Remember, the 1-meter rule? Apparently, scientists in China has conducted research to show that maybe the distance is not enough after all.
A new study examining air samples from hospital wards with COVID-19 patients has found the virus can travel up to 4 meters.

That’s twice the distance current guidelines say people should leave between themselves in public.
Oh no!
According to a report in AFP, the fact was discovered by an investigation by Chinese researchers, who published the results in Emerging Infectious Diseases, a journal of the US Centres for Disease Control and Prevention (CDC).
They reportedly tested surface and air samples from an intensive care unit and a general COVID-19 ward at Huoshenshan Hospital in Wuhan and found that the virus was concentrated on the floors of the wards, "perhaps because of gravity and airflow causing most virus droplets to float to the ground".
They also found high levels of the virus on frequently touched surfaces like computer mice, trashcans, bed rails and doorknobs.

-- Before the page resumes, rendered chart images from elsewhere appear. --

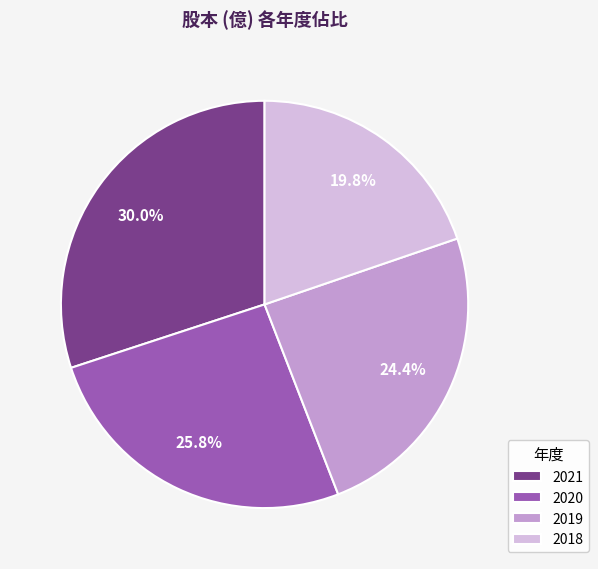

To the nearest percent, what is the difference between the largest and smallest slice percentages?

10%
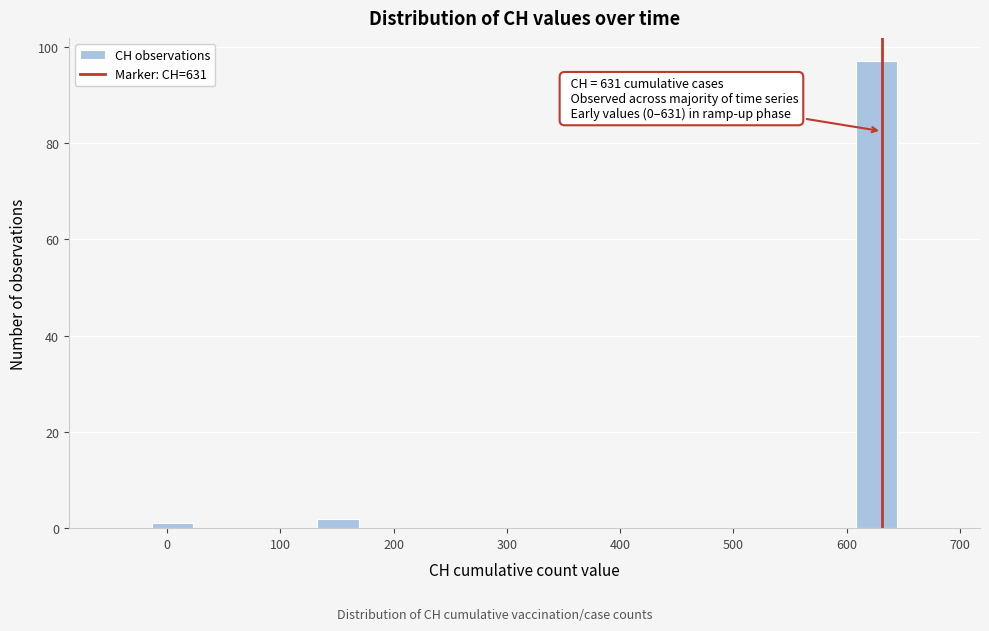

Read against the x-axis, roughly where is the centre of the tallest bar?

630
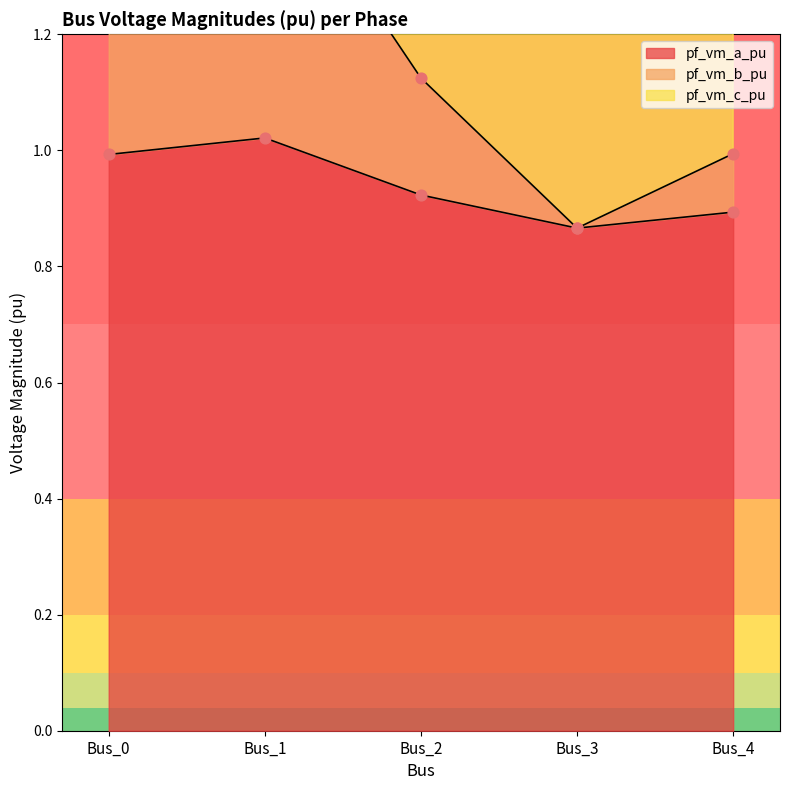

What is the total value across all series at Bus_3?

2.6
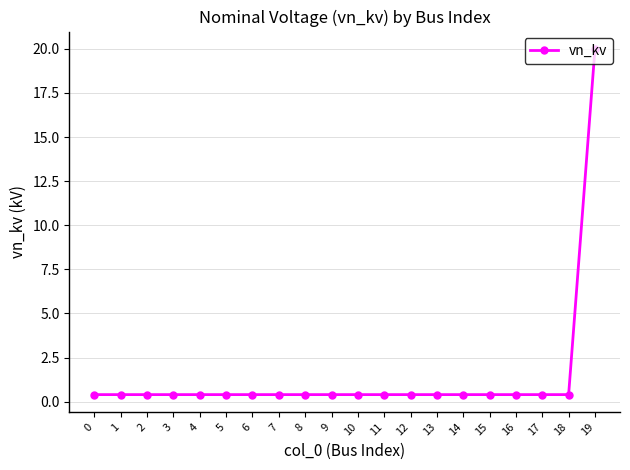

True or false: the data shows 0.4 at 9.

True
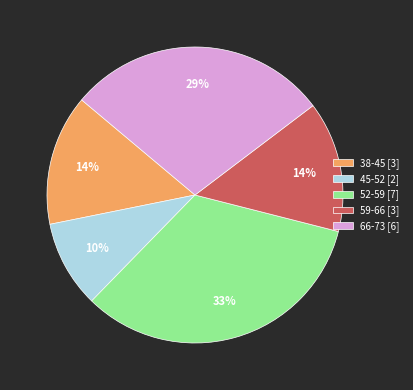

Which has a higher value, 52-59 or 45-52?

52-59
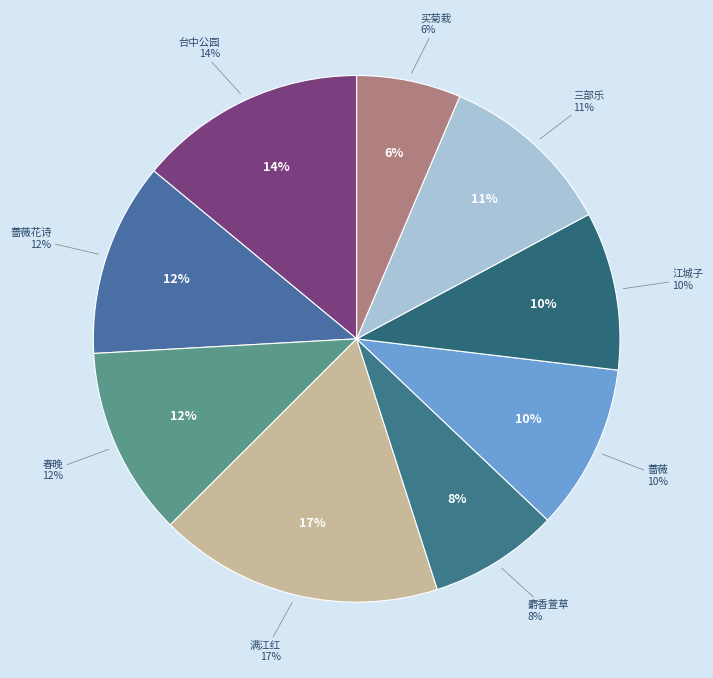

Which has a higher value, 满江红·万绿丛深 or 买菊栽·新绿丛丛手自培?

满江红·万绿丛深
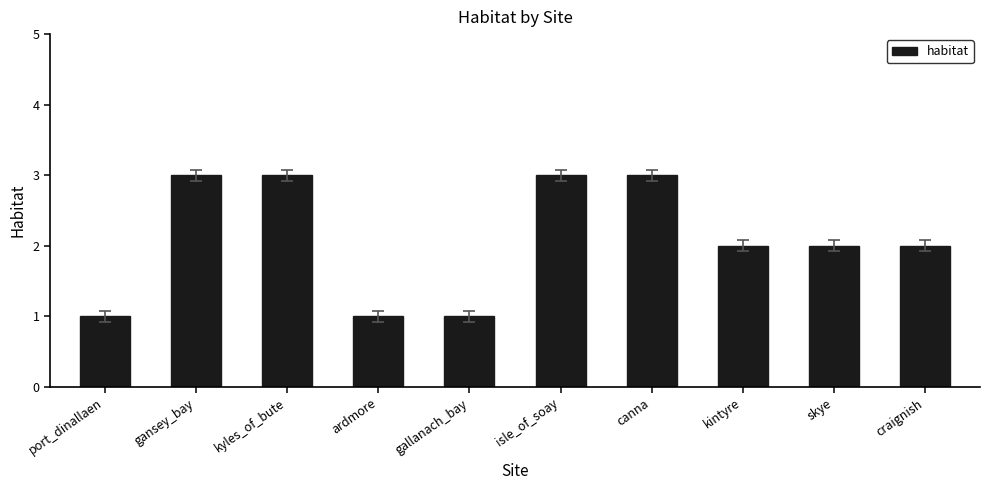

What is the sum of the values at kyles_of_bute and ardmore?

4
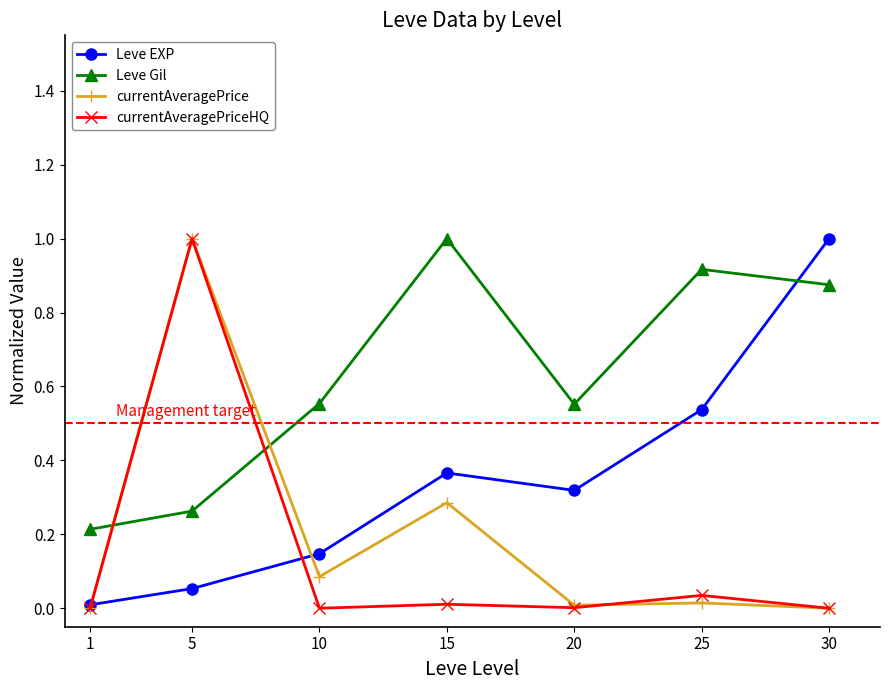

Is the value of currentAveragePrice at 20 greater than the value of Leve Gil at 15?

No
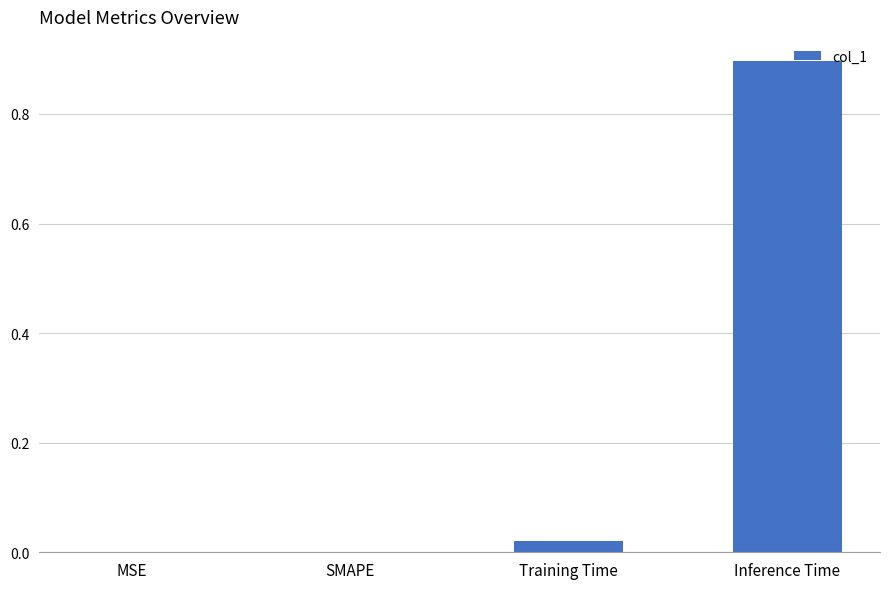

At which category does the chart reach its peak across all series?

Inference Time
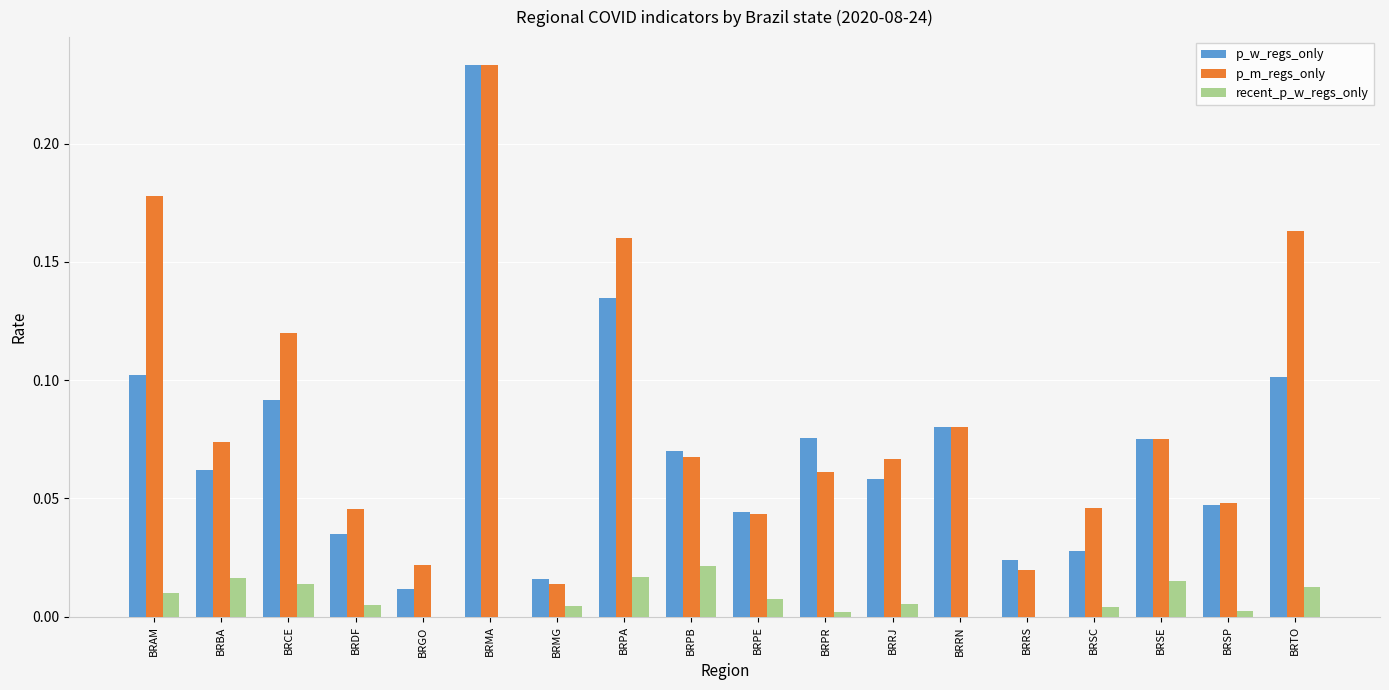

True or false: p_m_regs_only has a value of 0.0 at BRPB.

False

"Furthermore, half of the samples from the soles of the ICU medical staff shoes tested positive.
Soles of shoes COVID-19 carriers?
"Therefore, the soles of medical staff shoes might function as carriers."
The team said aerosol transmission, where the droplets of the virus are so fine they become suspended and remain airborne for several hours, with most concentrated near and downstream from patients at up to 4meters - though smaller quantities were found upstream, up to eight feet.
There is still much research to be done to confirm the findings but we all should be careful.
We have to remember that this is a novel coronavirus or new coronavirus.
There is a lot that we still don't understand about COVID-19, and as more and more research is done, we are bound to uncover things that we never knew before.